Daniel Dennett’s essay is about the roles of brain, body and mind in self-identification. Dennett takes the reader through a list of dizzying circumstances in which the brain is separated from the body and yet the two are in communication through sophisticated technology. The central question in a situation like this is the location of the individual across temporal and spatial scales. Given the speed-of-light communication between the terminals in his skull and the separated brain, the subject’s experiences only suffer a small time lag. The really important philosophical questions, then, arise out of spatially locating the ‘I’ in this unusual configuration of one individual.
Dennett suggests various methods of logic and training through which the distended individual can retain his personhood and function as he is used to. Dennett chooses himself as the case study of these thought experiments. For the sake of this acclimatization project, the body is named Hamlet and the brain (laid in the controlled environment of a lab) is named Yorick. Just as a worker in a factory can simulate the operation of a robot, Yorick can train himself to regard Hamlet as its extension. But unlike normal human experience, a sudden switching-off of electrical supply to Yorick can induce a state of comatose. Likewise, switching electricity back on can bring Dennett back to active life.
Dennett makes an ironic observation that in a brain-transplant operation, it is the donor who retains his identity and not the recipient. In this respect, it is more apt to call it a body-transplant operation. Hence assigning personhood to Hamlet is most dubious. Assigning that status to Yorick is less problematic, but still not fully convincing. Resorting to the generalized claim that ‘Dennett is wherever he thinks he is’ brings its own share of puzzles to the equation.

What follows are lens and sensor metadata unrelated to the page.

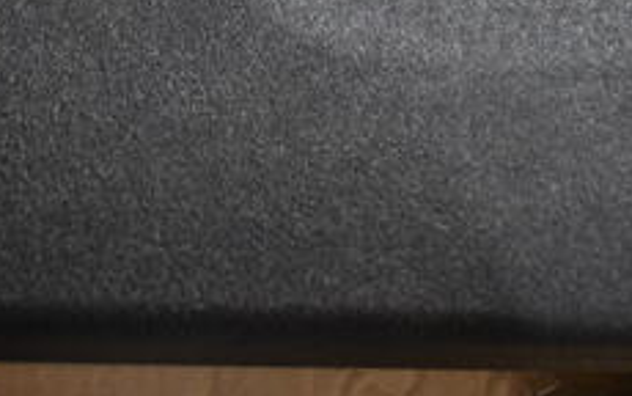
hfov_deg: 23.9
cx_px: 140
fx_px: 1471
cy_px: -160
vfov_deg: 14.5
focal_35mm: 85
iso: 450
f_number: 3.8
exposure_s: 1/30
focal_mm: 21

Dennett then proposes a thought experiment wherein Hamlet is sent down a radioactive tunnel for a search operation. For the utility of the experiment, he is contrived to be trapped and lost. It later transpires that he is ‘dead’. The moment of this death is revelatory, for at that instant, the ‘soul’ of the undivided individual travels at the speed of light to rest in Yorick. Dennett seems to suggest that the soul is essentially a concept of the mind/brain. This point has implications for philosophy and theology.
Further ethical conundrums arise when a replica is made of Yorick (named as Hubert). The complications multiply when a replacement for Hamlet is also introduced (named Fortinbras). Apart from straightforward questions of legality and rights associated with an individual, numerous moral dilemmas are thrown up by these complexities. For example, can the re-doubled identity of Dennett carry on living two separate lives simultaneously? What if Dennett decides to terminate one copy and live through the other? Does he have the right? Does not it amount to murder?
I my view this is one of the best scientific essays I have read in recent years. It is so rich in creativity and imagination. It also employs an easy jargon free language for explaining nuanced cognitive science. Dennett exposes fascinating possibilities for brain-body co-existence in the essay. We are thereby made to sit up and think about our own identity and personhood.